Andy Emler MegaOctet - E Total

Sorti le: 24/04/2012

Par Jean-Philippe Haas

Label: La Buissonne

Site: www.andyemler.eu

Le MegaOctet fait partie d’une petite poignée de groupes qui brassent autant les influences que les musiciens. Sorte de big band dévergondé, affranchi de toute contrainte, le collectif explore les multiples directions que lui permet la souplesse du jazz, soigneusement encadré par deux mains de maître, celles du pianiste Andy Emler. Après une régulière rotation des membres durant ses premières années d’existence, la formation s’est aujourd’hui quelque peu stabilisée. Celle qui officie sur E total est ainsi la même pratiquement que sur Crouch, Touch, Engage, à l’exception du trompettiste Laurent Blondiau qui reprend le rôle tenu par Médéric Collignon depuis Dreams in Tune.

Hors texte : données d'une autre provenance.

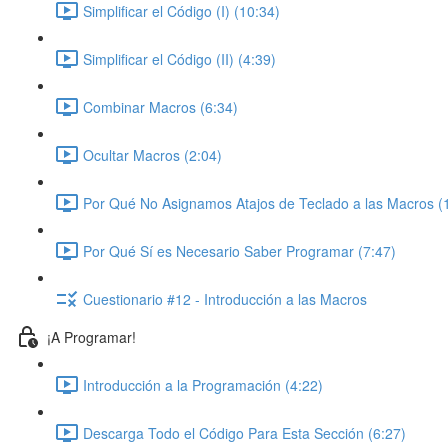
Simplificar el Código (I) (10:34)
Simplificar el Código (II) (4:39)
Combinar Macros (6:34)
Ocultar Macros (2:04)
Por Qué No Asignamos Atajos de Teclado a las Macros (
Por Qué Sí es Necesario Saber Programar (7:47)
Cuestionario #12 - Introducción a las Macros
¡A Programar!
Introducción a la Programación (4:22)
Descarga Todo el Código Para Esta Sección (6:27)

Comme l’indique le titre du disque, le « Mi » (« E » en anglais), décliné sous toutes ses formes, est au centre des cinq compositions. En guise de présentation, « Good Games » dévoile les forces en présence qui se répartissent peu ou prou de la même façon que sur l’album précédent : le maître de cérémonie reste la plupart du temps dans une sage réserve, jouant avec le redoutable – et beaucoup moins discret ! – Eric Echampard un rôle de meneur de revue, tandis que le saxophone, projeté sur l’avant-scène par le prolixe trio Dehors/Sellam/de Pourquery assoit son incontestable autorité. Les autres instruments vont et viennent au gré des fluctuations incessantes des titres, prêtant main forte ou s’émancipant l’espace des quelques minutes (la clarinette sur la seconde partie de « Father Tom », la trompette dans la première moitié de « Start Peace »,… ). Dense et dynamique (« E total »), voire frénétique (« Shit Happens ») ou au contraire plus retenue, narrative (« Father Tom », « Start Peace »), la musique du MegaOctet se conjugue à tous les modes et temps du jazz, tout en conservant une extraordinaire unité. Libérée des problèmes d’ego, basée sur le dialogue animé et la collaboration opportune entre les instruments, elle se destine à n’importe quelle d’oreille. E total comme ses prédécesseurs ne s’adresse pas à une élite détentrice du bon goût, mais bel et bien à l’auditeur lambda, pourvu qu’il cautionne les mariages mixtes et apprécie les discussions à bâtons rompus.